The requirement $k|n \rightarrow k|k^2+r-2 \rightarrow k| r-2 \rightarrow r = \lambda k+2$ for some integer $\lambda \ge 0$.
The restriction $r \lt 2k+1$ means that $\lambda = 0$ or $1$. $\lambda = 1$ leads to $n$ being even, so we are left with $\lambda = 0$. So $r=2$ and $n = k^2$ as required.
A: We first note the following:
Claim 1: The condition that $n$ is odd implies that $n \not = (a)(a+1)$ for all integer $a$, because as always, one of $a,a+1$ is even.
Write $n = ab$, with $1<a \le b < n$. Then if $a$ and $b$ are the same, then $n=a^2=b^2$, and we are done. So now it remains to consider the case $a$ and $b$ are not the same.
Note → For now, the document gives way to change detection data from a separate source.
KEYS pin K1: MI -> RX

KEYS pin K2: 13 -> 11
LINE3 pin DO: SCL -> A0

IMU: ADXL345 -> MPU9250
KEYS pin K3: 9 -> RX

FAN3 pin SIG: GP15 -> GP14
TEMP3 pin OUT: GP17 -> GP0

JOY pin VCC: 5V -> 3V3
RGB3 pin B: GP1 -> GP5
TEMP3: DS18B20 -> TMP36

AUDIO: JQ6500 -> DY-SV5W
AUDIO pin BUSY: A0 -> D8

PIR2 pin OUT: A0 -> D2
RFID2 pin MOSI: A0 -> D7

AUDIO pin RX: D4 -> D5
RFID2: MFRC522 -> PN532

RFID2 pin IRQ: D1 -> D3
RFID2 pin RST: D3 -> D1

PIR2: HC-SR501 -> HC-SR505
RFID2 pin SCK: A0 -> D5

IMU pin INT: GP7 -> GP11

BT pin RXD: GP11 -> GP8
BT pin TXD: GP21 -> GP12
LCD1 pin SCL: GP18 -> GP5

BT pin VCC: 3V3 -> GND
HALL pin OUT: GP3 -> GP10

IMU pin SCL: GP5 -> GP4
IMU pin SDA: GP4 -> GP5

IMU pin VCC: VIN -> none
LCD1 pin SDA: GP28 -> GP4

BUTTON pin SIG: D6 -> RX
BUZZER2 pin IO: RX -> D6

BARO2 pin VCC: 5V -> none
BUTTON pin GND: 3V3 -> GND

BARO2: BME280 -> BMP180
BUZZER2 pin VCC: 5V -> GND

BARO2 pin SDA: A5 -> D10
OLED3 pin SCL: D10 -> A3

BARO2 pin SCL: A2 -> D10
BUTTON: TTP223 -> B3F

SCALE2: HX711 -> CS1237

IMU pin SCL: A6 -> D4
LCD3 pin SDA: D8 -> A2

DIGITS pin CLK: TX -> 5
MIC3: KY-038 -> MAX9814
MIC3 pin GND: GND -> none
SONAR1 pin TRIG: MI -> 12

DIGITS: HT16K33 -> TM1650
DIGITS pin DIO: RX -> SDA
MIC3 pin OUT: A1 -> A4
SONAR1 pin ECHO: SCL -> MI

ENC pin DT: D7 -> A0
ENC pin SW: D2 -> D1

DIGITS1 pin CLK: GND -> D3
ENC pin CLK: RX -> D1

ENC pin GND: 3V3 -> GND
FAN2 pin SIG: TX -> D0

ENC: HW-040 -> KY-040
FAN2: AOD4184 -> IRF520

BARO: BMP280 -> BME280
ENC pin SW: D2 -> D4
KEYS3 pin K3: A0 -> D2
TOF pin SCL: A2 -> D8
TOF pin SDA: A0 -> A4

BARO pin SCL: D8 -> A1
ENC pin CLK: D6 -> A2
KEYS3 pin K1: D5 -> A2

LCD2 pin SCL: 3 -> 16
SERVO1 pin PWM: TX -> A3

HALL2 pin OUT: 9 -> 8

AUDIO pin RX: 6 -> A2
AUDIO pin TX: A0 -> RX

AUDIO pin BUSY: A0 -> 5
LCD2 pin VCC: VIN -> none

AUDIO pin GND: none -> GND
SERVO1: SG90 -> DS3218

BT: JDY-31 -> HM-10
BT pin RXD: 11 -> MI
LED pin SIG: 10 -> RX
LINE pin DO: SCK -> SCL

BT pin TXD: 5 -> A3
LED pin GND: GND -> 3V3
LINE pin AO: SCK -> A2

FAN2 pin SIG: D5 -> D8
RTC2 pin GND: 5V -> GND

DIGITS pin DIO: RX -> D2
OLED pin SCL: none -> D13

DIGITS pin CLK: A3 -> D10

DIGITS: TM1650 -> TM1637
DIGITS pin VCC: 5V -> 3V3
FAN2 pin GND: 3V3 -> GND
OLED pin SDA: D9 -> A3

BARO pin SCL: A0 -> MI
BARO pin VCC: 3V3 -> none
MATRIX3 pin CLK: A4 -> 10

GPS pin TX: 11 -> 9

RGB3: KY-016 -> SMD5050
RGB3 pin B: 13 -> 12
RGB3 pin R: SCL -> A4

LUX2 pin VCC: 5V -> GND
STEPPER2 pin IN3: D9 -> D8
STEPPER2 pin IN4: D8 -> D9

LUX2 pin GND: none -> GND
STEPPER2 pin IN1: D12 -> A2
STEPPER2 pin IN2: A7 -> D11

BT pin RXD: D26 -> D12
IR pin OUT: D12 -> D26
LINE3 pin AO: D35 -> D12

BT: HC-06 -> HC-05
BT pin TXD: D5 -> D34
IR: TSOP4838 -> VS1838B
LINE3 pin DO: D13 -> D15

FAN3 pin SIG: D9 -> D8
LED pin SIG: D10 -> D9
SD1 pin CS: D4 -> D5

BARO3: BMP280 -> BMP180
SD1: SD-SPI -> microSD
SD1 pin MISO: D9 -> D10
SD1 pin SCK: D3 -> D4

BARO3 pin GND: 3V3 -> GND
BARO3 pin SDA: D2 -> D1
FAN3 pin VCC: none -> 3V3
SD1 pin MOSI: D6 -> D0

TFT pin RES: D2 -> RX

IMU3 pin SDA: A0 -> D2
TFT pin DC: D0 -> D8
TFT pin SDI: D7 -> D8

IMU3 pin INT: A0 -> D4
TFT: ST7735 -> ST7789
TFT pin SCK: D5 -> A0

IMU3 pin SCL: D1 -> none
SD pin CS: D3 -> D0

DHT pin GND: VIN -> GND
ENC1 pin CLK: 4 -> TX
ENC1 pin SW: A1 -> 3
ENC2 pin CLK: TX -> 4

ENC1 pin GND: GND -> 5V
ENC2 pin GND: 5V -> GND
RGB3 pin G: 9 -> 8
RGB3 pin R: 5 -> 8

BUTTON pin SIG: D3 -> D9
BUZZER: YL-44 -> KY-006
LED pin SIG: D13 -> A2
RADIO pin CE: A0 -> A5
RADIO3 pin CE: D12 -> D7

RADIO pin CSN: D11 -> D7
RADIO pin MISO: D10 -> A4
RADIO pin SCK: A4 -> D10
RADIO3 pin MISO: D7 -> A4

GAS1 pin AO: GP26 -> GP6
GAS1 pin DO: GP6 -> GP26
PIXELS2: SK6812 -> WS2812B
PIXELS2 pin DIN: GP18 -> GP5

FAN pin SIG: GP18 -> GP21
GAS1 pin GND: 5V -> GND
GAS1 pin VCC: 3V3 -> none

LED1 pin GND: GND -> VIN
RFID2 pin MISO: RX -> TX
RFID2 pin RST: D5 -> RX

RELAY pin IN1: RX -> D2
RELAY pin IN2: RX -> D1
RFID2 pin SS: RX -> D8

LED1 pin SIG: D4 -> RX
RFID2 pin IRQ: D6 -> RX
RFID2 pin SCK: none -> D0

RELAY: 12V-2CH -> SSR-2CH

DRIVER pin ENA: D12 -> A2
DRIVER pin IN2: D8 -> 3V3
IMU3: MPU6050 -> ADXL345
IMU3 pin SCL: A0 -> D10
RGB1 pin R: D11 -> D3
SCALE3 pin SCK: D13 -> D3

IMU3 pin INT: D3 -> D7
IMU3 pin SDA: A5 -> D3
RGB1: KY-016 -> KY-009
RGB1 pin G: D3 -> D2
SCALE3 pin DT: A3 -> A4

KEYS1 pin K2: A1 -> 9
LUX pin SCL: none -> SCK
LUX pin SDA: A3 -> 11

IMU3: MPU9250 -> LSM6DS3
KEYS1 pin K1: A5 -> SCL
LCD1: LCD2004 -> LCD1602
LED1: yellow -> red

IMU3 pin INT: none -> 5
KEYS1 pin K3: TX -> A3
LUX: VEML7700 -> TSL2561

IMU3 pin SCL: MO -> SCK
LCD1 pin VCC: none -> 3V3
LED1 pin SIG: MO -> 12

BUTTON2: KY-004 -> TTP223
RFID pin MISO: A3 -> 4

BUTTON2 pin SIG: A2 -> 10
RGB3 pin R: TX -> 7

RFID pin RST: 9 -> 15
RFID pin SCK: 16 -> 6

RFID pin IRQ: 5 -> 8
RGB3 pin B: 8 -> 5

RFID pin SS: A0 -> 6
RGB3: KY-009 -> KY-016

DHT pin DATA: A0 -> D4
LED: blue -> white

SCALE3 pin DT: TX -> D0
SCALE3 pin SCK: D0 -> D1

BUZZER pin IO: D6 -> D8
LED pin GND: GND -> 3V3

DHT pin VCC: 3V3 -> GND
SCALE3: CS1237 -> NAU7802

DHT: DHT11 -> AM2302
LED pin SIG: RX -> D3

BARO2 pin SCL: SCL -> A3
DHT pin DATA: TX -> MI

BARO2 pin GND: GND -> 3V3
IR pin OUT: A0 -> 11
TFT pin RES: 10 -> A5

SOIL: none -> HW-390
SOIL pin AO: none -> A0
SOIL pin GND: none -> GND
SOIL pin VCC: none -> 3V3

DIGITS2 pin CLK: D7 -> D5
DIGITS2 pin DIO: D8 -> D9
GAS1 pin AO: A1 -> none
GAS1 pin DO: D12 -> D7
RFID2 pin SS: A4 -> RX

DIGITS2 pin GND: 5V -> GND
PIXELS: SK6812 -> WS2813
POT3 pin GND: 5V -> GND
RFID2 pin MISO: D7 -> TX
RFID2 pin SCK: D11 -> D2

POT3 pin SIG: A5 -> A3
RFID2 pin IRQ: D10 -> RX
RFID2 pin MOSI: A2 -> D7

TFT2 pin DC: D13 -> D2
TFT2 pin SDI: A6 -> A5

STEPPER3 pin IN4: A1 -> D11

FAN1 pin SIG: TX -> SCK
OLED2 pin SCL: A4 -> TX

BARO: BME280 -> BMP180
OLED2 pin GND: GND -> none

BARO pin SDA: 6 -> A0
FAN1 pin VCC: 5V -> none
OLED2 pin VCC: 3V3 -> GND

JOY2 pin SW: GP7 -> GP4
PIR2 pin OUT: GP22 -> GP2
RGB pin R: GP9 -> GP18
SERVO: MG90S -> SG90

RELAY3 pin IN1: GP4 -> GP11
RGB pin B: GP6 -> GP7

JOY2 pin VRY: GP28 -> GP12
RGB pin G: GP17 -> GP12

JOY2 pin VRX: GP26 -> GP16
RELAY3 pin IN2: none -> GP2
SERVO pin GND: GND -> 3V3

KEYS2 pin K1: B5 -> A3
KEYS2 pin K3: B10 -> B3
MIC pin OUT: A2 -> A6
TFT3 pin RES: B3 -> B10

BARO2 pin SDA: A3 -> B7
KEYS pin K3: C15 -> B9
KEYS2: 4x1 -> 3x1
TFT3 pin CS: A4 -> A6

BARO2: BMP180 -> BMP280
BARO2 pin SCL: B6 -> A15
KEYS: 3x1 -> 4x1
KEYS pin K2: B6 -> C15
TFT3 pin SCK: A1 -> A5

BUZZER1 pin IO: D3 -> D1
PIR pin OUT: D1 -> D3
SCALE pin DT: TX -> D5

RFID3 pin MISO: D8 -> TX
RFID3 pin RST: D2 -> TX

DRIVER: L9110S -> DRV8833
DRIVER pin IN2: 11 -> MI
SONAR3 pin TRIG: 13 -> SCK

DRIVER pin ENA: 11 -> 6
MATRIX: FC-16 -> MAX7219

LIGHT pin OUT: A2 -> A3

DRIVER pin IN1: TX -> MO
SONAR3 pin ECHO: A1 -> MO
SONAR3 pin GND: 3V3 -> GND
Then if $a$ and $b$ are not the same however, this and Claim 1 gives $b \ge a+2$. Thus
$$b^2 \ge b(a+2)$$ $$= ba +2b = n + 2b > n+2,$$ or in particular, $$b^2 > n+2,$$ or equivalently, $$b > \sqrt{n+2}.$$ This contradicts the hypothesis that $b \le \sqrt{n+2}$ however, which implies that $a$ and $b$ must be the same after all, which implies that $n=a^2=b^2$ must be a perfect square.